====== SUPPLIED DATA ======

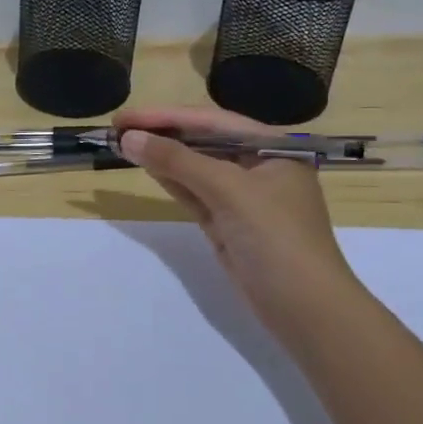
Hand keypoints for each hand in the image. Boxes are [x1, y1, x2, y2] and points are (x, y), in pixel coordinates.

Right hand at [114, 106, 357, 342]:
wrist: (304, 307)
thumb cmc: (275, 238)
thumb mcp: (229, 191)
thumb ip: (179, 161)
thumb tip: (130, 138)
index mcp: (272, 147)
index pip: (211, 121)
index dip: (165, 116)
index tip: (124, 116)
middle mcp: (258, 165)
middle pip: (203, 141)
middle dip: (163, 134)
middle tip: (118, 128)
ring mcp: (243, 197)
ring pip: (196, 168)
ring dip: (163, 156)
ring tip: (124, 143)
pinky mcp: (229, 223)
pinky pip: (195, 194)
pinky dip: (172, 181)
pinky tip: (148, 167)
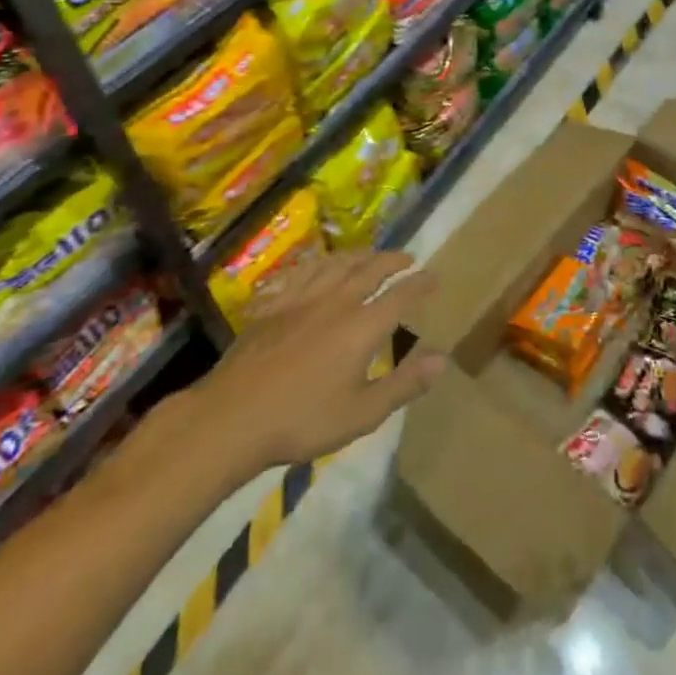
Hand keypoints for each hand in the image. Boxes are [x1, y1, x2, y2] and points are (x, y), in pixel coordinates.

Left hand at [175, 251, 445, 477]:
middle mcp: (336, 302)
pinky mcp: (274, 304)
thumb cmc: (302, 420)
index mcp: (362, 326)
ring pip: (337, 264)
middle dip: (392, 260)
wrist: (233, 416)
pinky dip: (320, 263)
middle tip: (407, 257)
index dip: (420, 284)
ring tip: (370, 254)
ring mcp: (301, 299)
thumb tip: (442, 360)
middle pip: (370, 269)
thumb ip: (403, 384)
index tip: (434, 276)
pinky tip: (320, 264)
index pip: (400, 295)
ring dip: (359, 255)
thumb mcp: (361, 413)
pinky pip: (303, 272)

======

REQUIREMENT. Once you reach the line that contains "pinky dip: (320, 263)", print it and every line after it exactly as written, stopping at the last line of the records and adding nothing.

OUTPUT.
pinky dip: (320, 263)
middle tip: (407, 257)
index dip: (420, 284)
ring tip: (370, 254)
ring mcp: (301, 299)
thumb tip: (442, 360)
middle pip: (370, 269)
thumb ip: (403, 384)
index tip: (434, 276)
pinky tip: (320, 264)
index pip: (400, 295)
ring dip: (359, 255)
thumb mcp: (361, 413)
pinky pip: (303, 272)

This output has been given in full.